Like I said, there’s a lot of good stuff in here, mostly when the two of them put aside all the shenanigans that the movie forces upon them and just talk. When the conversation finally comes as to just why it is that now, of all times, Dad has re-emerged into the picture, it’s a welcome scene indeed and Bell and Grammer do it justice. In fact, they both sell the idea of their relationship very well, even through obnoxious stuff like their participation in the cruise ship’s lip-sync contest or other episodes that are pure sitcom. We’re talking Three’s Company-level stuff here, folks. It’s a maddening movie, honestly, because there’s enough of a really good relationship study here to make me wonder throughout, “Then why are we watching all this other goofy shit for?”

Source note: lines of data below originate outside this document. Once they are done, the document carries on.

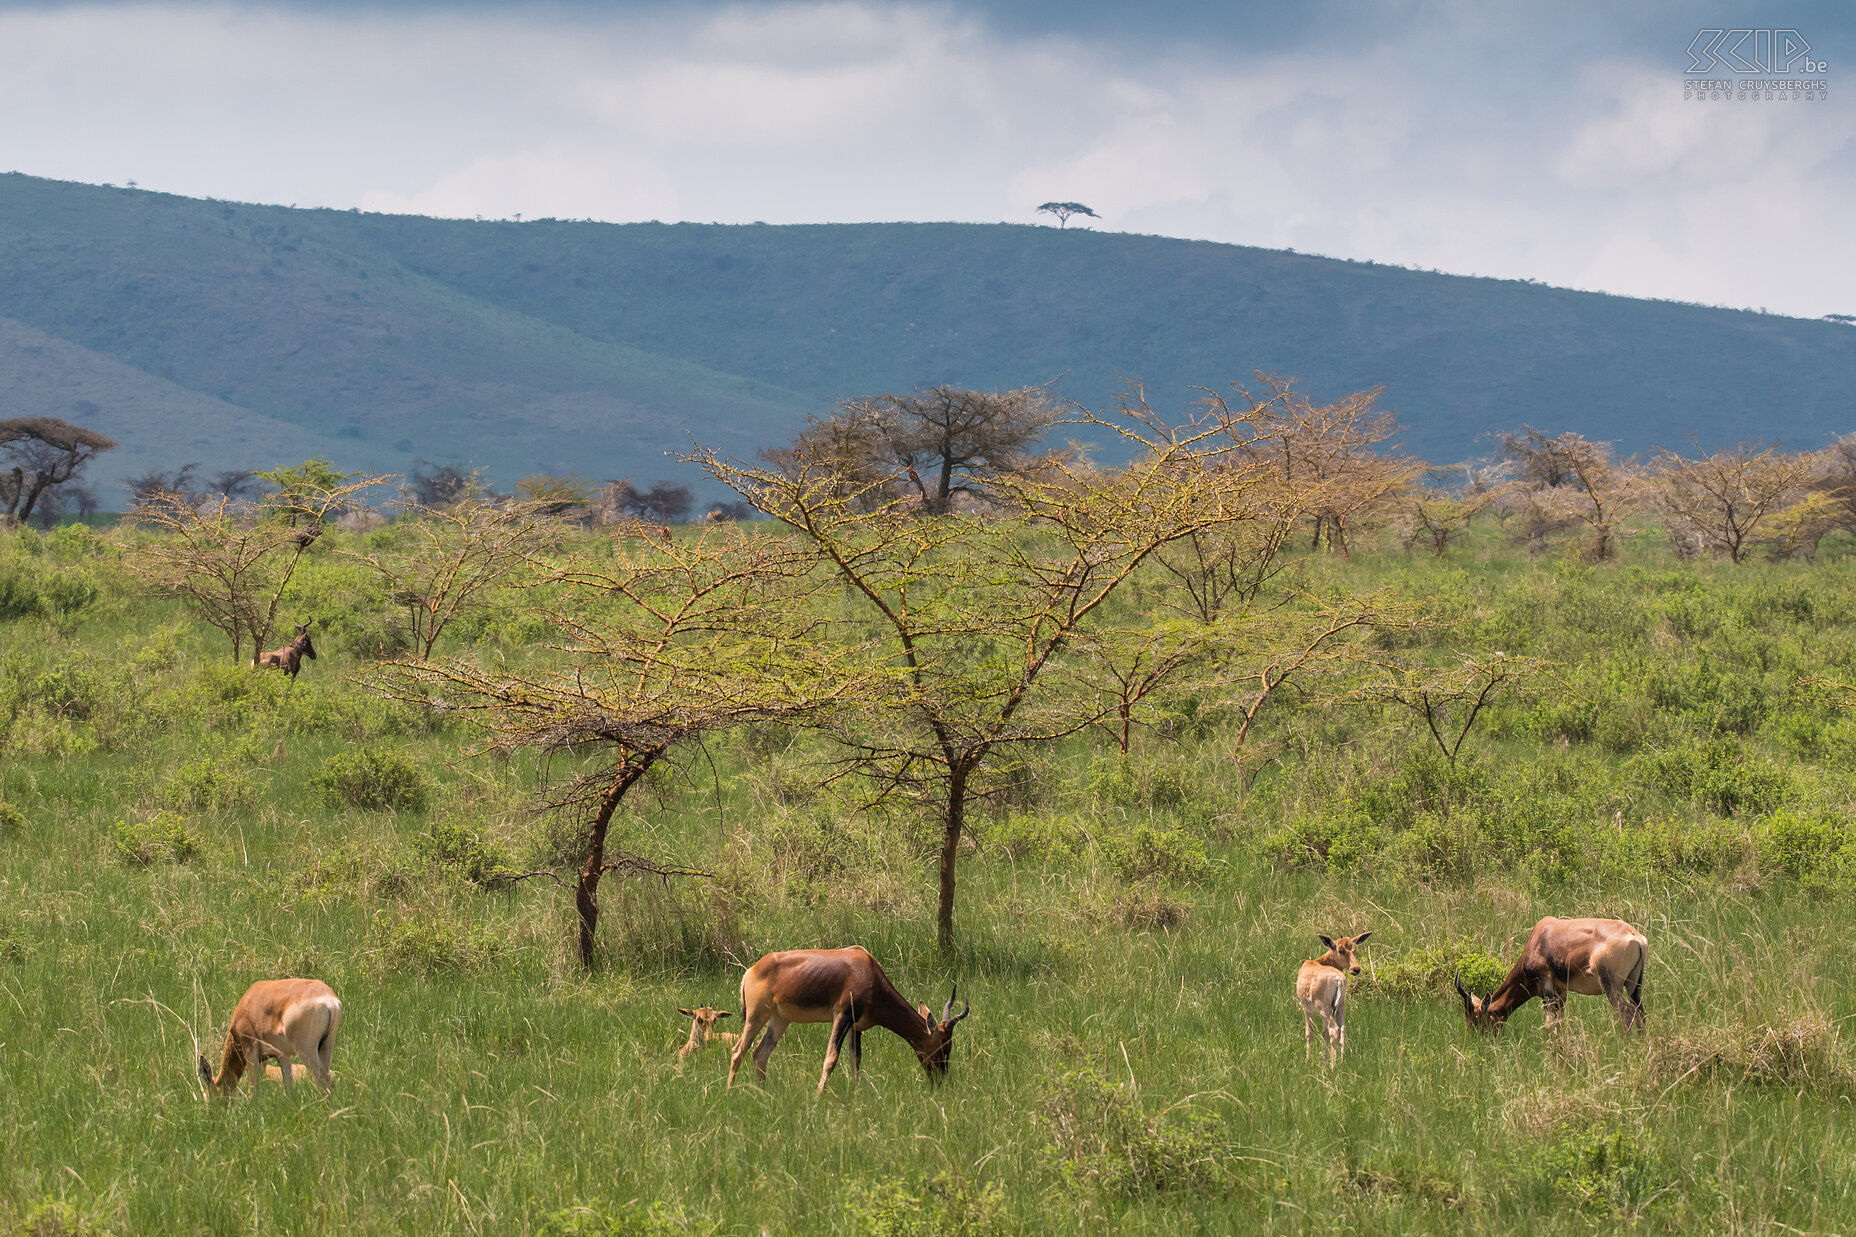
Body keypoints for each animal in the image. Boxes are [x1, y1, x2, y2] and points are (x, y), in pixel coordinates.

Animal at [197, 973, 343, 1092]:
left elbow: (253, 1091)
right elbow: (289, 1090)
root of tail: (330, 1001)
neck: (248, 1002)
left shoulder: (251, 1051)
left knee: (323, 1082)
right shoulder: (282, 1055)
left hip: (306, 1051)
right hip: (326, 1046)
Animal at [727, 943, 972, 1092]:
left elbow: (856, 1060)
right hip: (756, 1015)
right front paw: (818, 1097)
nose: (939, 1081)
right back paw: (729, 1091)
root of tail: (751, 970)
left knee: (760, 1053)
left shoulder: (856, 1026)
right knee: (738, 1050)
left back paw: (763, 1093)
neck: (868, 968)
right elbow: (831, 1058)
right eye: (944, 1046)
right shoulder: (842, 1016)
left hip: (779, 1019)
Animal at [1299, 924, 1373, 1062]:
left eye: (1354, 949)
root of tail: (1338, 979)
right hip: (1340, 1006)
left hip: (1324, 1009)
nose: (1356, 969)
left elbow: (1310, 1033)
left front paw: (1308, 1060)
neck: (1316, 962)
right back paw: (1341, 1061)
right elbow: (1324, 1033)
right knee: (1342, 1029)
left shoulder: (1307, 1009)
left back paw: (1331, 1064)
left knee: (1334, 1030)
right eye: (1341, 950)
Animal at [1455, 913, 1648, 1032]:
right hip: (1634, 986)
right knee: (1640, 1013)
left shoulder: (1546, 984)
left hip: (1611, 987)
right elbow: (1559, 1023)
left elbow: (1549, 1024)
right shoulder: (1560, 992)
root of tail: (1635, 937)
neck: (1540, 935)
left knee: (1626, 1014)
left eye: (1477, 1018)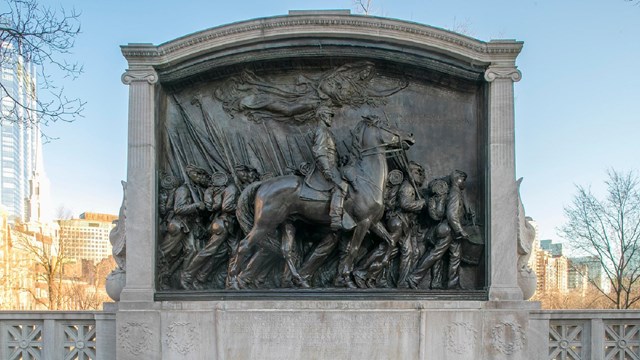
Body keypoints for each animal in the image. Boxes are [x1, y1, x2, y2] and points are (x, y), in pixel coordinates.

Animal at [228, 116, 418, 288]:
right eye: (387, 125)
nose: (410, 136)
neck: (366, 177)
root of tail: (263, 184)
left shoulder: (373, 222)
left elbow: (390, 241)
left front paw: (374, 270)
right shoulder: (363, 222)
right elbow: (354, 250)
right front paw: (348, 279)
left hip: (287, 222)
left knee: (286, 251)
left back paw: (299, 280)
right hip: (265, 223)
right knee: (244, 245)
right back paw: (234, 282)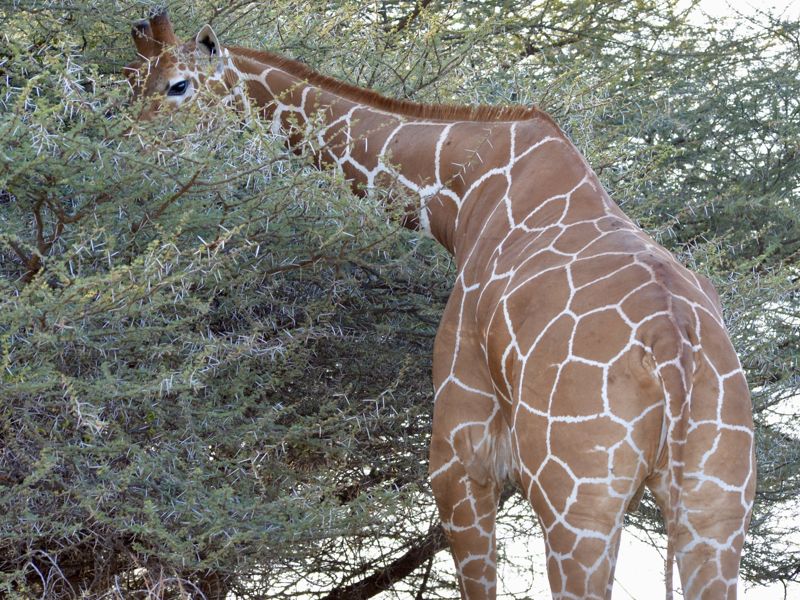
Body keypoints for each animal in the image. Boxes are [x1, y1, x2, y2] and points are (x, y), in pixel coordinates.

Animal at [126, 11, 757, 599]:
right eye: (135, 80)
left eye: (178, 85)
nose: (133, 144)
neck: (458, 197)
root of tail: (673, 350)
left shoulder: (459, 454)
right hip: (716, 503)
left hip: (579, 499)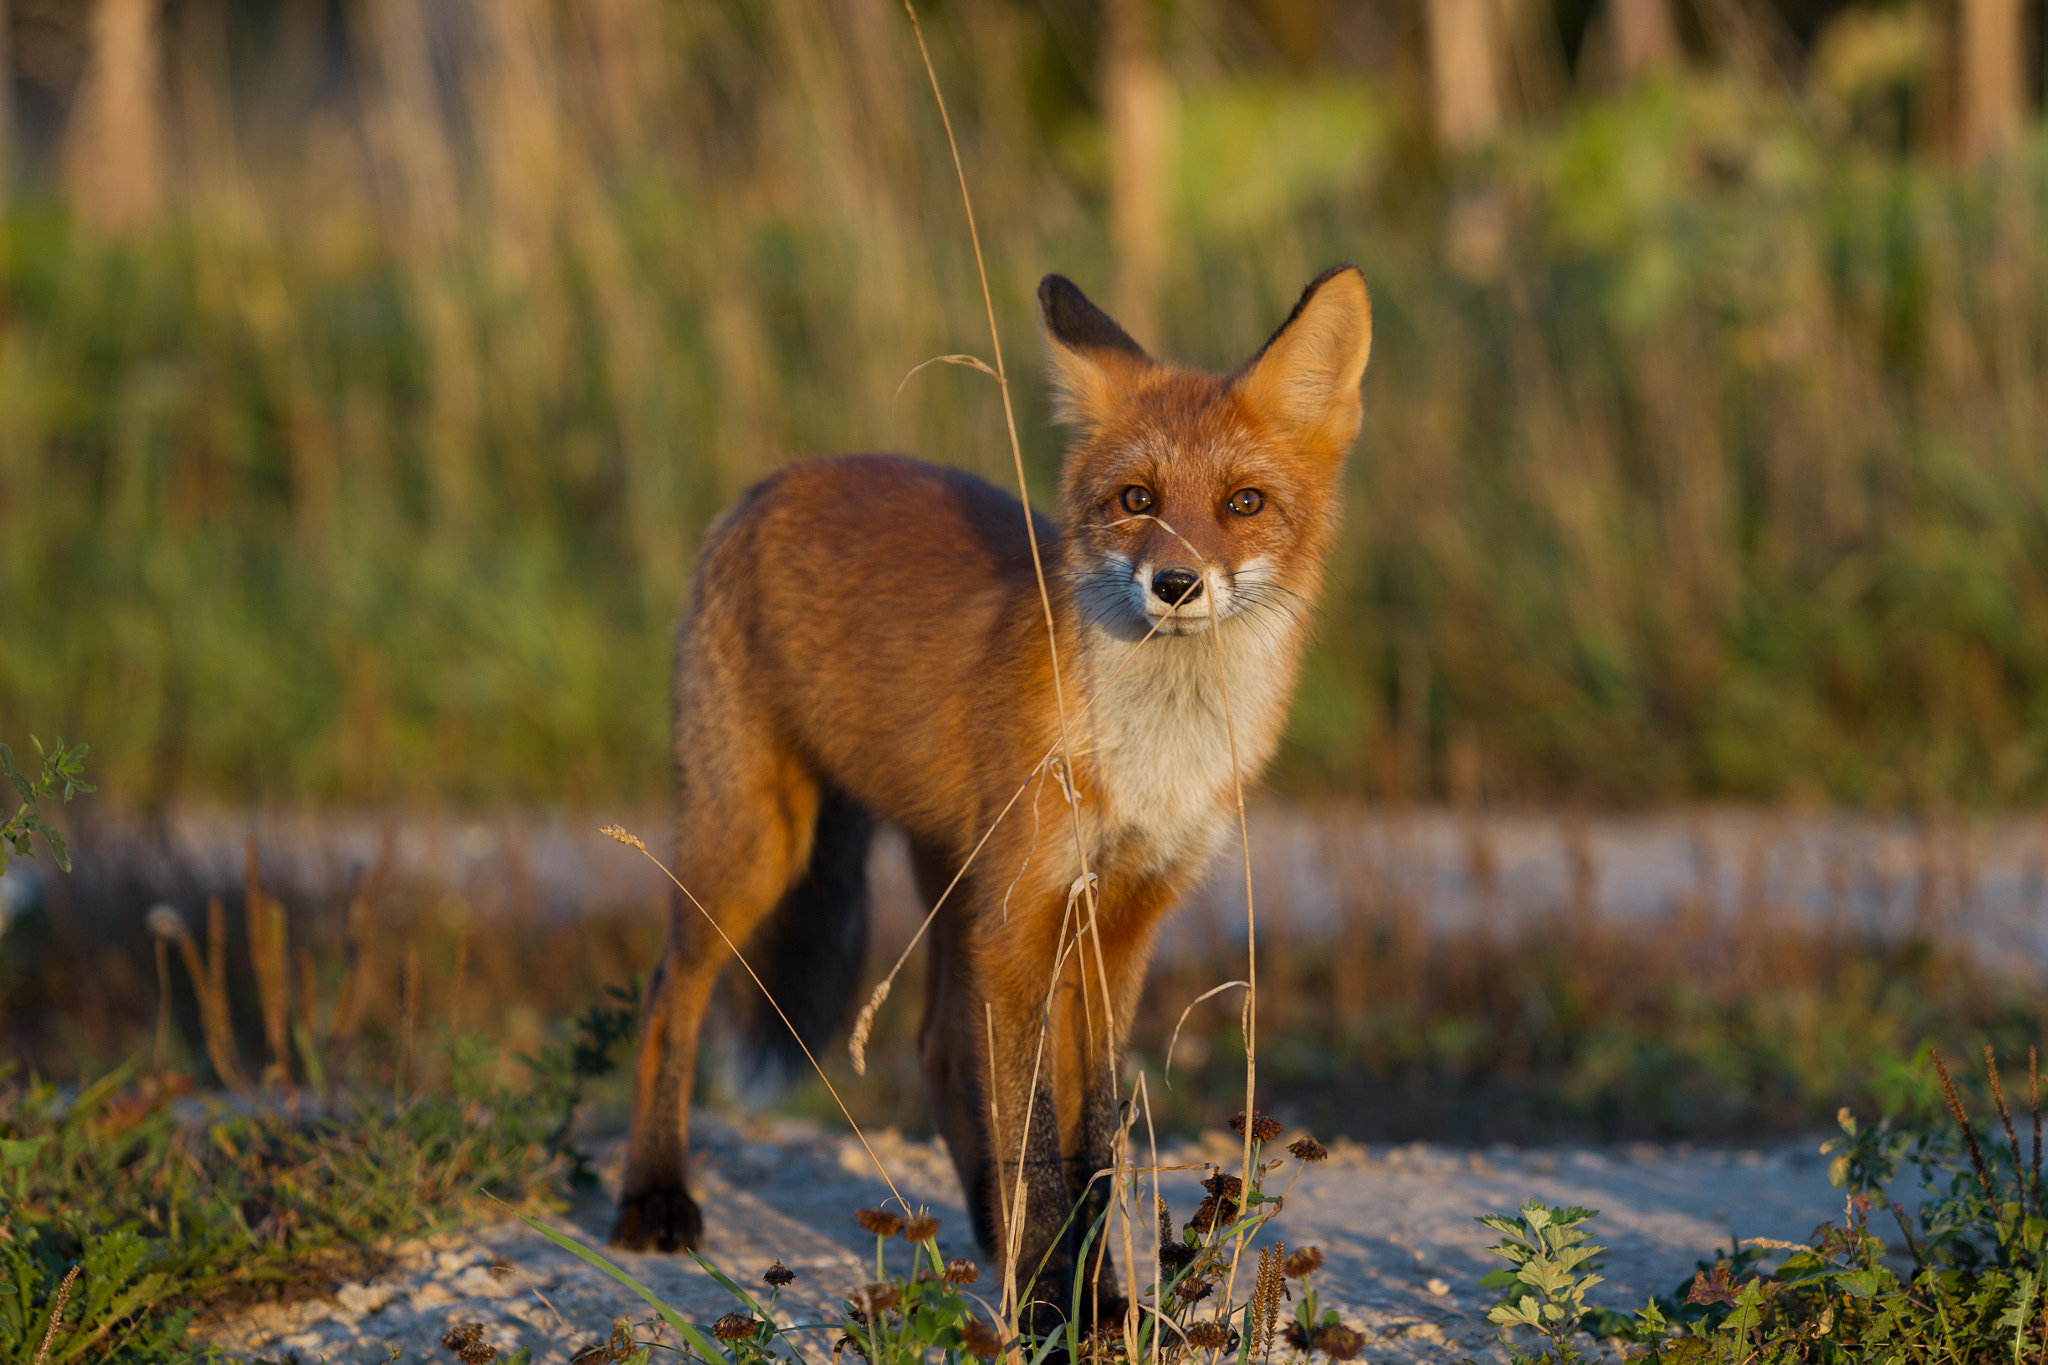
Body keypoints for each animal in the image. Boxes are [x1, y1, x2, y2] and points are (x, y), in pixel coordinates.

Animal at [611, 265, 1372, 1307]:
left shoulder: (1119, 921)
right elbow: (1040, 1138)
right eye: (1136, 497)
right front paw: (1059, 1300)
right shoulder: (1023, 918)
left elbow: (1094, 1140)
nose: (1176, 583)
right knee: (666, 998)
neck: (1148, 756)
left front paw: (1087, 1295)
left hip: (947, 876)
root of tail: (779, 476)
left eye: (1244, 502)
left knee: (937, 1044)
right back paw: (654, 1195)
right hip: (760, 842)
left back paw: (984, 1232)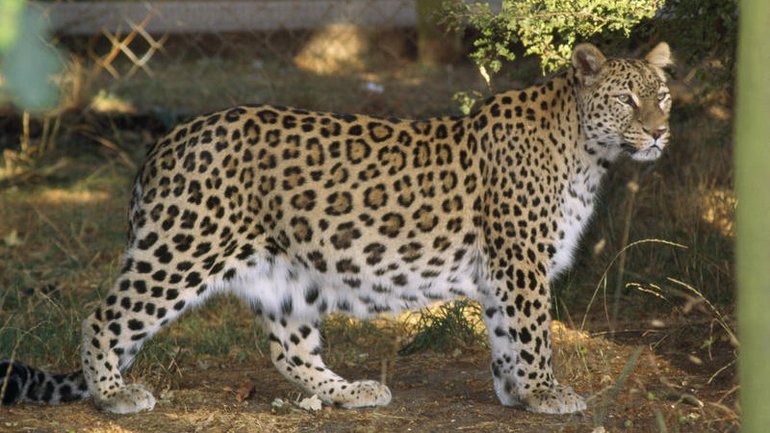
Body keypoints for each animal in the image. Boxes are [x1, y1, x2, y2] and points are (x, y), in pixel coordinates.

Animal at [1, 42, 672, 415]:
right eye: (627, 100)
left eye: (662, 94)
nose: (661, 131)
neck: (588, 150)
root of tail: (168, 139)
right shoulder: (519, 261)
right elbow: (532, 333)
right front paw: (545, 391)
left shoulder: (505, 272)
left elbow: (507, 334)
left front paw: (515, 392)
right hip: (181, 249)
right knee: (102, 315)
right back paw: (113, 394)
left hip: (284, 274)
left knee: (287, 349)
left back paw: (350, 392)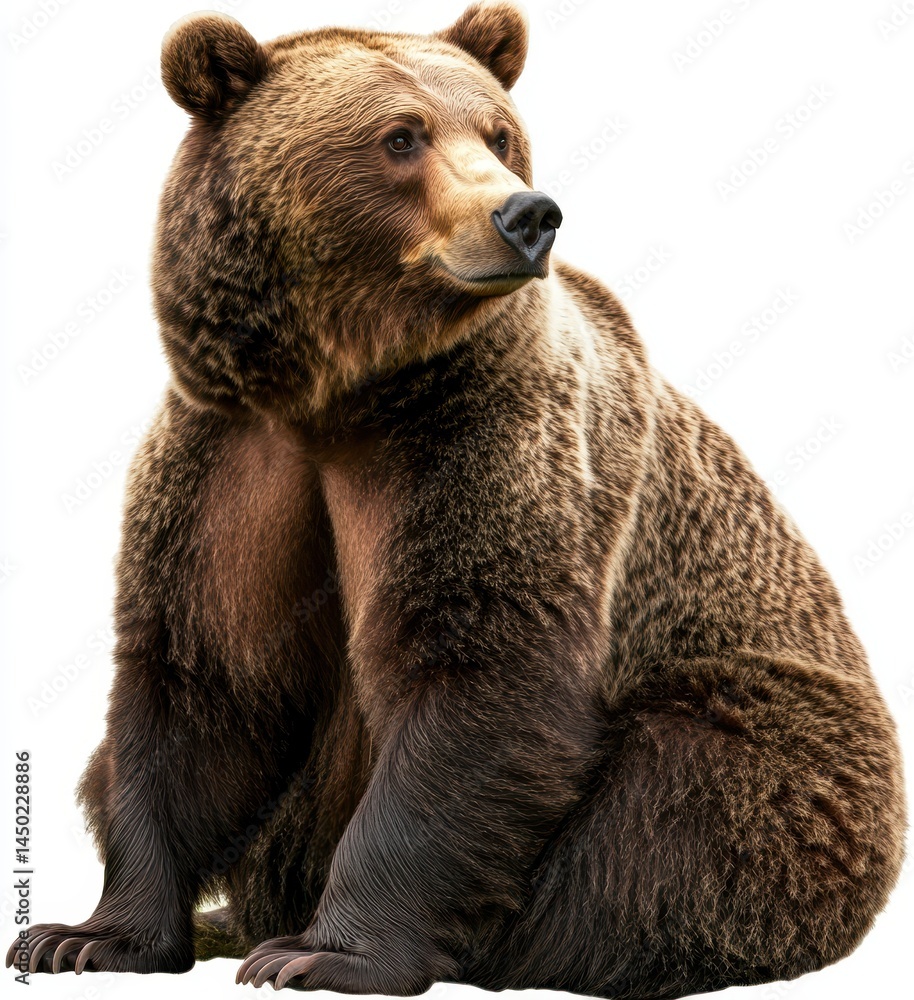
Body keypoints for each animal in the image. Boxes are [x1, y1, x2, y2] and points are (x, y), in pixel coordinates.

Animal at [7, 3, 906, 997]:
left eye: (500, 133)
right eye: (402, 136)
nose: (527, 213)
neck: (343, 394)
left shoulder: (483, 442)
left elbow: (477, 675)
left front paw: (326, 953)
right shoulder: (230, 459)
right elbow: (202, 681)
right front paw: (86, 936)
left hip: (788, 748)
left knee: (668, 810)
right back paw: (235, 920)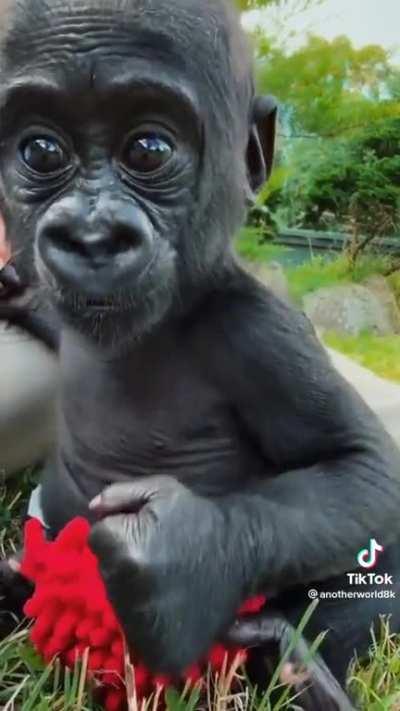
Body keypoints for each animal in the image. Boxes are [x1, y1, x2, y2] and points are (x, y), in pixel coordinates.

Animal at [0, 1, 400, 709]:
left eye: (149, 150)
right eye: (42, 151)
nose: (92, 235)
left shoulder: (261, 332)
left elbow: (362, 469)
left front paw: (180, 559)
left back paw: (289, 656)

::  Finally, I randomly found Foul Play on YouTube (right here, though I wouldn’t be surprised to see it gone for copyright violation at some point). This is a movie I saw as a kid when it came out, featuring Goldie Hawn as the adorkable librarian who finds herself in the middle of some kind of criminal conspiracy that keeps ending up with dead bodies in her presence…but when she goes to notify someone about the dead bodies, the bad guys have whisked them away. It’s the classic “Normal person caught in a conspiracy but nobody believes her” story, until a cop played by Chevy Chase comes along and starts to think that maybe she has stumbled on to something. Which she has: a plot to assassinate the Pope. It’s kind of a love letter to the kind of Hitchcockian screwball mystery flick, and it still holds up pretty well. Chase is especially noteworthy here because he actually gives a performance; aside from exactly two pratfalls, none of his SNL antics are on display here, and he’s nowhere near the full-on gonzo work he’d later do for the Vacation movies and whatever else he did. Chase has had a long and productive career, even with his reputation for being enormously difficult to work with, so I guess he’s done fine, but it’s interesting to look at Foul Play and wonder what he might have done if he’d followed this line of work instead of creating Clark Griswold.